When to Use Bitwise Operators
Bitwise operators are powerful, fast, and direct. They do precisely what they should do.
They're also seen by some misguided souls as an 'elite' way of writing code; a way to tell everyone that the author is an expert in all things programming. This is a common trap to fall into.
Here are my rules for when to use bitwise operators. This is by no means a finished document.
Most importantly: do you, the programmer, understand bitwise operators? If you don't fully understand what you're doing or why you're doing it, you're
writing clever code, and you're doomed to debugging hell. If you're copying someone else's code, this is doubly true. Only write what you can understand! This is a universal rule.
Next on the list: Will it make your application noticeably faster? Look at your language, and the position in the code where you want to use bitwise operators. If you're using an interpreted language, is there actually a speed improvement, or would the interpreter already perform the optimization (or perhaps be so slow it doesn't make a difference?) Next, is your code executed often? There's a lot more good that comes from a 100% speedup of an inner loop than a 100% speedup of a block of code executed once.
If you see a noticeable speedup and understand the code you're writing, please use it. Efficiency is always good. Document anything that isn't blindingly obvious. The more speedup this gets you, the more lenient you should be about using complex code - sometimes it's worth it!
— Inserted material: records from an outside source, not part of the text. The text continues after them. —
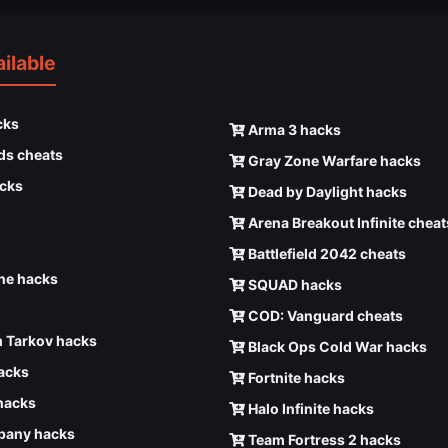
ilable
cks
Arma 3 hacks
ds cheats
Gray Zone Warfare hacks
cks
Dead by Daylight hacks
Arena Breakout Infinite cheat
Battlefield 2042 cheats
e hacks
SQUAD hacks
COD: Vanguard cheats
 Tarkov hacks
Black Ops Cold War hacks
hacks
Fortnite hacks
hacks
Halo Infinite hacks
any hacks
Team Fortress 2 hacks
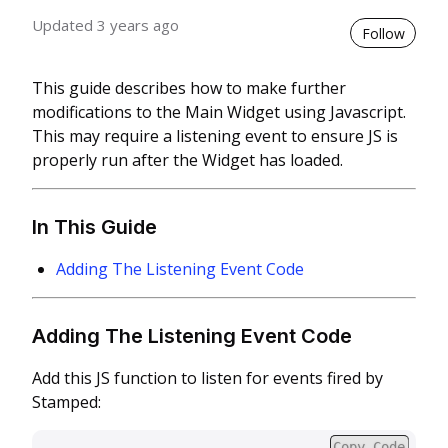
Updated
3 years ago
Not 
Follow
This guide describes how to make further
modifications to the Main Widget using Javascript.
This may require a listening event to ensure JS is
properly run after the Widget has loaded.
In This Guide
Adding The Listening Event Code
Adding The Listening Event Code
Add this JS function to listen for events fired by
Stamped:
Copy Code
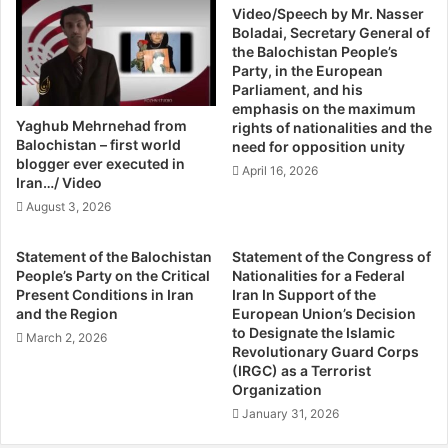
o
Video/Speech by Mr. Nasser
A
Boladai, Secretary General of
u
l
the Balochistan People’s
s
l
Party, in the European
l
a
Parliament, and his
y
h
emphasis on the maximum
M
N
Yaghub Mehrnehad from
rights of nationalities and the
i
a
Balochistan – first world
need for opposition unity
s
z
blogger ever executed in
April 16, 2026
s
a
Iran…/ Video
i
r
August 3, 2026
n
A
g
p
Statement of the Balochistan
Statement of the Congress of
B
p
People’s Party on the Critical
Nationalities for a Federal
a
e
Present Conditions in Iran
Iran In Support of the
l
a
and the Region
European Union’s Decision
o
r
to Designate the Islamic
March 2, 2026
c
s
Revolutionary Guard Corps
h
(IRGC) as a Terrorist
I
Organization
T
n
h
N
January 31, 2026
r
e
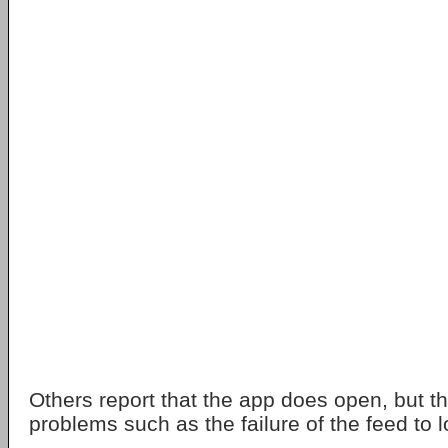
Others report that the app does open, but th
problems such as the failure of the feed to l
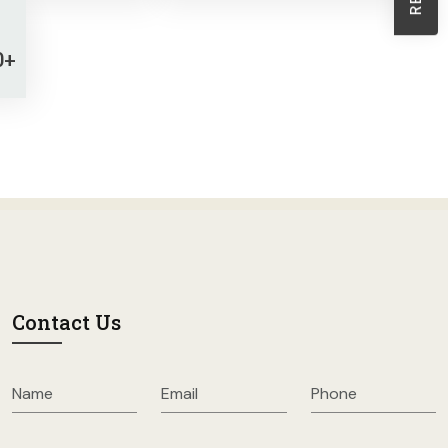
Sheath Dresses
Skirts
0+
Wholesale Swimwear
Women's Leggings
Womens Little Black Dresses
Contact Us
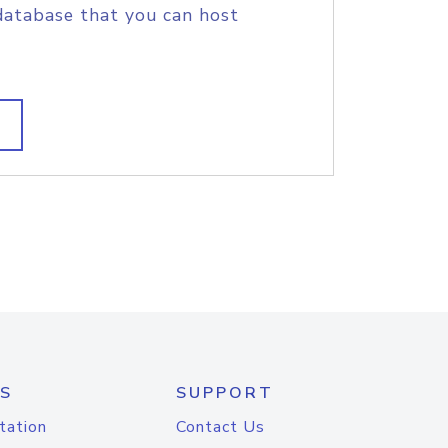
database that you can host
S
SUPPORT
tation
Contact Us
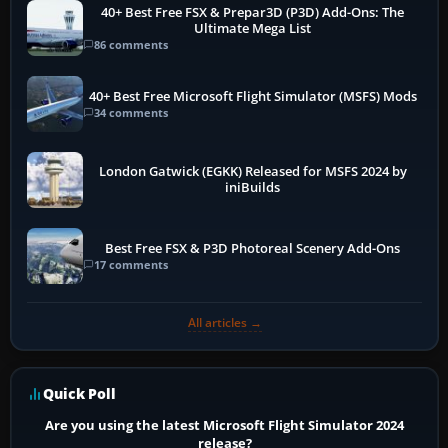
40+ Best Free FSX & Prepar3D (P3D) Add-Ons: The
Ultimate Mega List
86 comments
40+ Best Free Microsoft Flight Simulator (MSFS) Mods
34 comments
London Gatwick (EGKK) Released for MSFS 2024 by
iniBuilds
Best Free FSX & P3D Photoreal Scenery Add-Ons
17 comments
All articles →
Quick Poll
Are you using the latest Microsoft Flight Simulator 2024
release?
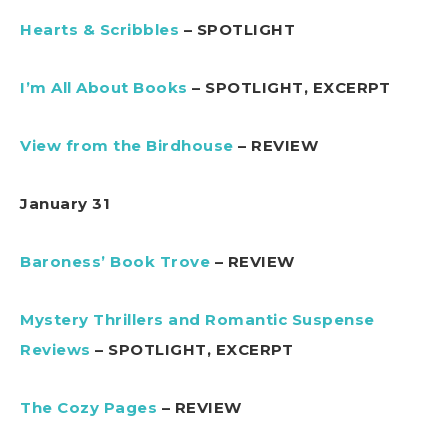
Hearts & Scribbles
– SPOTLIGHT
I’m All About Books
– SPOTLIGHT, EXCERPT
View from the Birdhouse
– REVIEW
January 31
Baroness’ Book Trove
– REVIEW
Mystery Thrillers and Romantic Suspense
Reviews
– SPOTLIGHT, EXCERPT
The Cozy Pages
– REVIEW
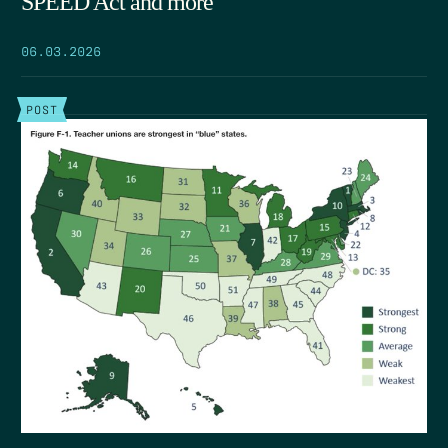
SPEED Act and more
06.03.2026
POST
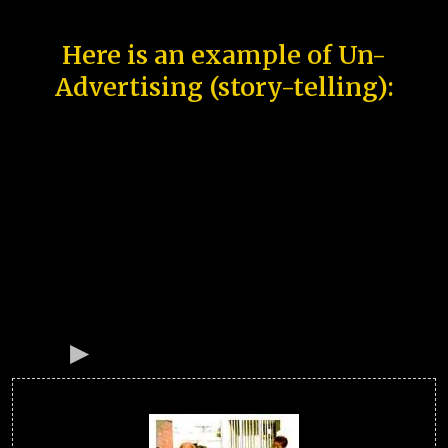
Here is an example of Un-
Advertising (story-telling):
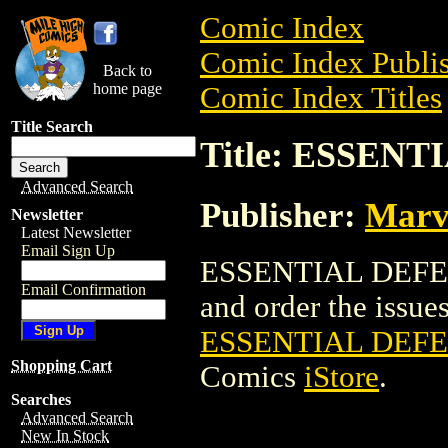
Comic Index
Comic Index Publis
Back to
home page
Comic Index Titles
Title Search
Title: ESSENT
Advanced Search
Publisher:
Marv
Newsletter
Latest Newsletter
Email Sign Up
ESSENTIAL DEFEND
Email Confirmation
and order the issues 
ESSENTIAL DEFE
Shopping Cart
Comics
iStore
.
Searches
Advanced Search
New In Stock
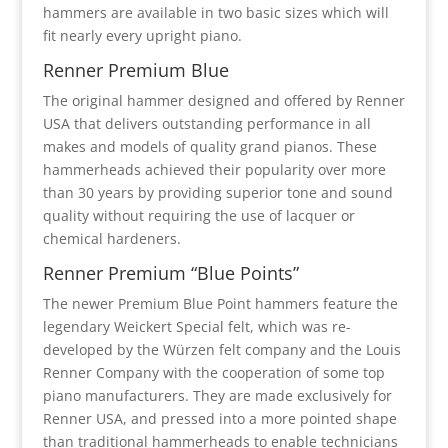
hammers are available in two basic sizes which will
fit nearly every upright piano.
Renner Premium Blue
The original hammer designed and offered by Renner
USA that delivers outstanding performance in all
makes and models of quality grand pianos. These
hammerheads achieved their popularity over more
than 30 years by providing superior tone and sound
quality without requiring the use of lacquer or
chemical hardeners.
Renner Premium “Blue Points”
The newer Premium Blue Point hammers feature the
legendary Weickert Special felt, which was re-
developed by the Würzen felt company and the Louis
Renner Company with the cooperation of some top
piano manufacturers. They are made exclusively for
Renner USA, and pressed into a more pointed shape
than traditional hammerheads to enable technicians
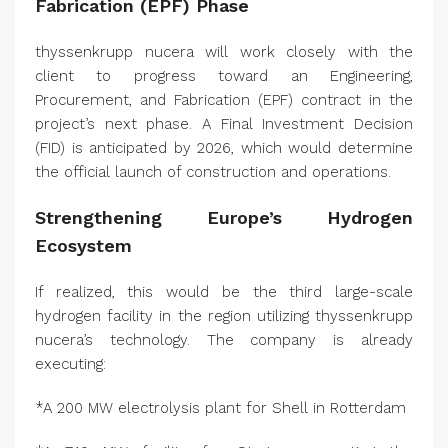
Fabrication (EPF) Phase
thyssenkrupp nucera will work closely with the
client to progress toward an Engineering,
Procurement, and Fabrication (EPF) contract in the
project’s next phase. A Final Investment Decision
(FID) is anticipated by 2026, which would determine
the official launch of construction and operations.
Strengthening Europe’s Hydrogen
Ecosystem
If realized, this would be the third large-scale
hydrogen facility in the region utilizing thyssenkrupp
nucera’s technology. The company is already
executing:
*A 200 MW electrolysis plant for Shell in Rotterdam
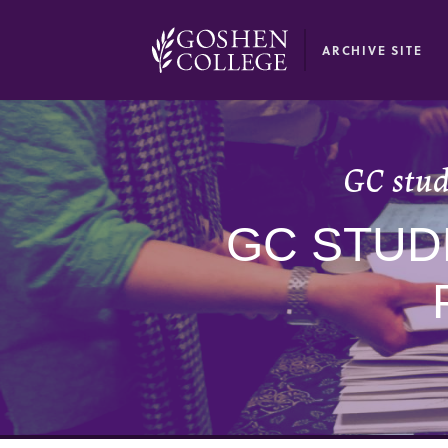
GOOGLE RECAPTCHA RESPONSE
ARCHIVE SITE
GC stud
GC STUD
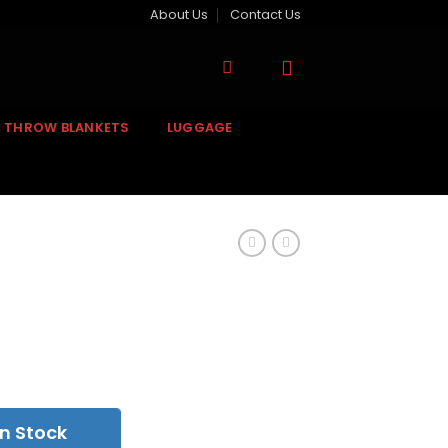
About Us
Contact Us
& THROW BLANKETS
LUGGAGE
n Stock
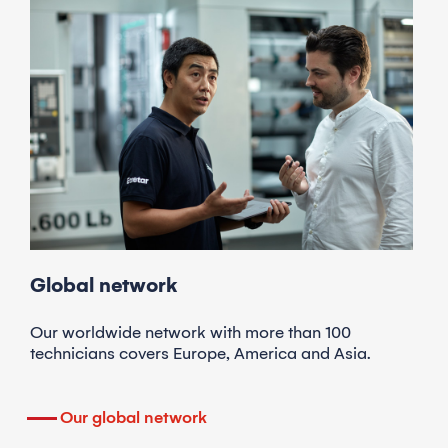
Global network
Our worldwide network with more than 100
technicians covers Europe, America and Asia.
Our global network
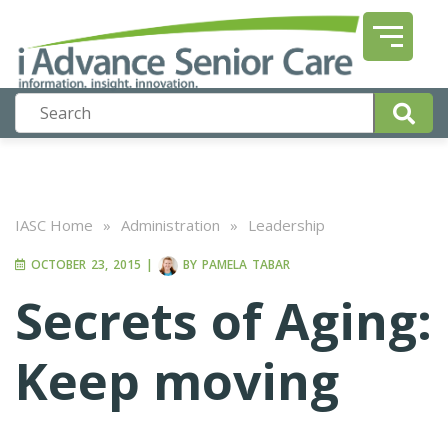
IASC Home
»
Administration
»
Leadership
OCTOBER 23, 2015
|
BY
PAMELA TABAR
Secrets of Aging:
Keep moving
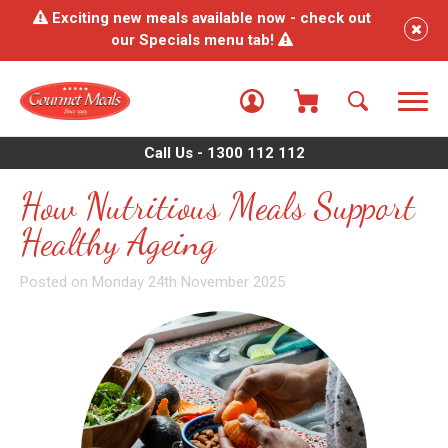
Exciting new meals available now - check out
our Specials menu tab!
Call Us - 1300 112 112
How Nutritious Meals Support
Healthy Ageing
Posted on Monday 24th November 2025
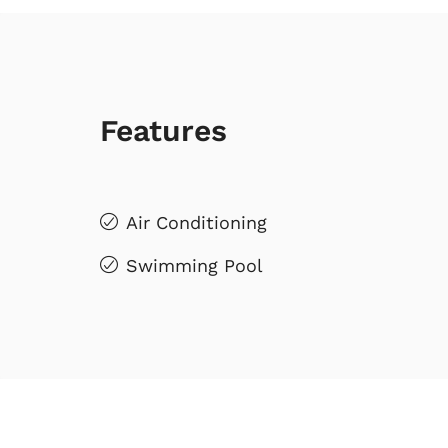
Features
Air Conditioning
Swimming Pool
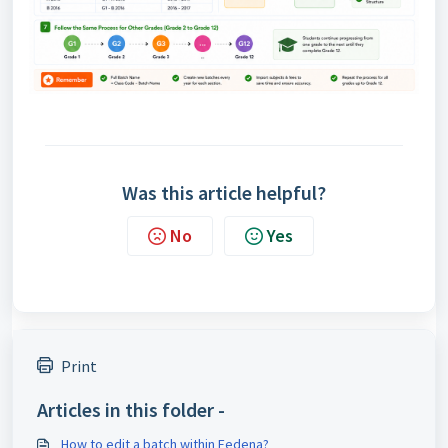
Was this article helpful?
No
Yes
Print
Articles in this folder -
How to edit a batch within Fedena?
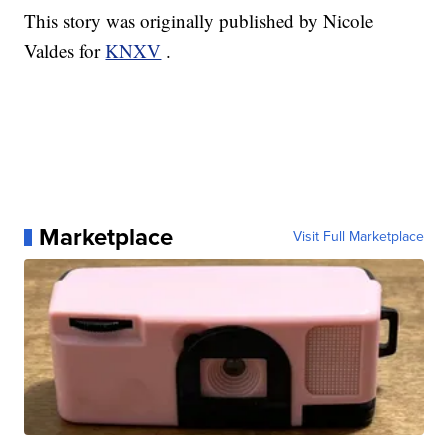
This story was originally published by Nicole
Valdes for
KNXV
.
Marketplace
Visit Full Marketplace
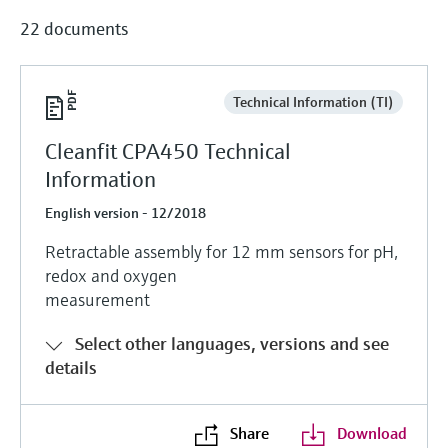
22 documents
Technical Information (TI)
Cleanfit CPA450 Technical
Information
English version - 12/2018
Retractable assembly for 12 mm sensors for pH,
redox and oxygen
measurement
Select other languages, versions and see
details
Share
Download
Similarly, using bitwise operators may net you little to no speedup, but it may drastically reduce your code size. I see this often in the embedded world. My favorite do-everything 8-pin microcontroller has 64 bytes of RAM; 64B is not a lot of room, and I want to use every single bit of that in a useful way. In ages past, cutting several bits off a program could save the company millions of dollars by letting them use a smaller chip. Today this may still be the case in certain embedded devices (such as toys, where you might find 4-bit and smaller processors, and every penny per tube of 10,000 processors matter), and some of those toys ship in such incredible bulk that it's still cheaper to pay engineers to figure it out. However, to but it bluntly, if you have this sort of size restriction, you know more about bitwise operators than I do, and know dozens of ways to make your code smaller. You're way past this article.
If there is not a noticeable speedup, nor a large reduction in code size, bitwise operators should only be used when they're actually
clearer than other code would be. For normal arithmetic, this is rarely the case. For dealing with colors, images, video, audio, and certain math, you will use bitwise operators almost every time. You can expect to see this pop up in almost any security-related operation, such as hashing, encrypting / decrypting, and so on. You will use bitwise operators to access bits and bitranges of memory-mapped registers in the embedded world. You may want to use bitmasks with enums (or maybe magic numbers, sadly) to store the presence or absence of flags in a single flag field. You'll use them all the time with deep debugging (often in the form of hex dumps). If you're dealing with hex dumps in kernel development, what are you even doing reading an introductory article?! Anything related to assembly and computer architecture is nearly impossible without a great understanding of operations on a bit-level. Compression requires working on the bit level. Networking, both from the hardware and software sides, requires this as well (especially when coupled with compression and/or security.) Devices/peripherals and associated drivers will work on a bit level. The list really grows incredibly long, but it's still dwarfed by the day-to-day programming where you shouldn't try to be fancy by replacing a divide-by-two with an arithmetic-shift-left, lest you
wake vengeful slumbering gods.
In summary: only when you know what you're doing; and only when you get either a good speed improvement, a good code size improvement, a readability improvement, or when it's the only choice, or some combination of those. Don't be clever, and don't prematurely optimize!
Remember: Code so that the next maintainer (who happens to be a psychopath and knows your address) won't knock on your door. Or, more reasonably, code so that you don't hate yourself in two months.